Cuba-US to restablish diplomatic relations, last of Cuban Five released

December 18, 2014
Issue 
A billboard in Havana in support of the Cuban Five, the final three of whom have now been released.

Cuban President Raul Castro gave a speech on December 17 in which he said relations between Cuba and the United States would be reset.

“We have agreed to re-establish diplomatic relations, but this does not mean that the main issue has been resolved, the blockade that generates economic losses and humanitarian problems in our country must stop,” Castro said.

He said the ongoing Cuban revolution is supported by the population. “Cubans have courageously shown that, despite the adversities, they are committed to the Revolution,” Castro said of the form of governance that has long-been criticized by the US.

“We should take mutual steps to advance towards the normalisation of the relationship between both countries,” the Cuban president said.

Castro called on US President Barack Obama to lift the half-century economic blockade, saying: “The president could modify its implementation by using his executive powers.”

In a sign of the improved relations added, Castro said: “We will continue discussing these issues in the future.”

​Negotiations between Cuba and the US began 18 months ago, with the encouragement of Pope Francis.

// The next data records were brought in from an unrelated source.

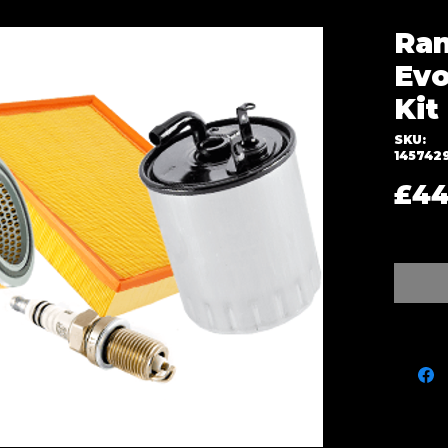
Ran
Evo
Kit
SKU:
145742
£44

The secret talks were hosted in Canada, and a final meeting took place in the Vatican.

During the negotiations, both Obama and Castro spoke over the phone and agreed to restart relations between both countries.

Earlier on December 17, Cuba released US spy Alan Gross and the US freed the last three of the five Cuban anti-terrorists -- known as the “Cuban Five”, who had been held in US prisons since 1998.

The Cuban Five were unjustly jailed in the US after being arrested by the FBI in September 1998 in Miami, where they were working infiltrating anti-Cuban terrorist groups operating from the city. They were later convicted in a US federal court in Miami in 2001. They are Gerardo Hernandez, Ramon Labanino, Antonio Guerrero, Fernando Gonzalez and Rene Gonzalez.

Their arrest has been widely described as an example of political persecution by the US government. The five were falsely accused of conspiracy to commit espionage against the United States, and other related charges.

As the Cuban Five always insisted, they were on a mission in Miami starting in 1990 to monitor the actions of Miami-based terrorist groups in order to stop those groups from carrying out attacks on Cuba.

Cuba arrested Gross, now 65, in December, 2009, and later convicted the USAID subcontractor to 15 years in jail for trying to establish clandestine internet service. Gross was subcontracted by private firm Development Alternatives, Inc., which was subcontracted by USAID to provide “humanitarian assistance”.

USAID has long tried to infiltrate Cuba via various programs to affect “soft change” on the island. The United States has spent US$264 million over the last 18 years, in successive efforts to oust the Cuban government.

The US more overt economic blockade on Cuba, harshly criticised by the international community for many years, has been in place since 1960, one year after the Cuban Revolution overthrew the US-backed Batista dictatorship.

There has been growing pressure from within the US to end the blockade. Ahead of the speech, both Republican Senator Marco Rubio and Democrat Senator Richard Durbin announced, through separate statements, that both countries could normalise trade relations.

In a speech made at the same time as Castro's, Obama
also announced substantial US policy changes towards Cuba.

Acknowledging that the decades-old US policy of isolation toward Cuba has failed, Obama said that new steps toward cooperation will include the US opening an embassy in Havana and a discussion in Congress about ending the blockade.

Obama spoke of the countries’ “complicated history”, and admitted that the controversial blockade and other US policies have had “little effect”.

The step toward normalising relations cmes after more than half a century of aggressive destabilisation tactics.

Obama also announced measures to loosen the economic blockade, including easing banking and commerce restrictions, and allowing remittances to be sent back to the island nation by Cubans in the US.

A White House press statement described the events as the US “taking historic steps to chart a new course in our relations with Cuba”.

It added that, “at times, longstanding U.S. policy towards Cuba has isolated the United States from regional and international partners” and that “we cannot keep doing the same thing and expect a different result”.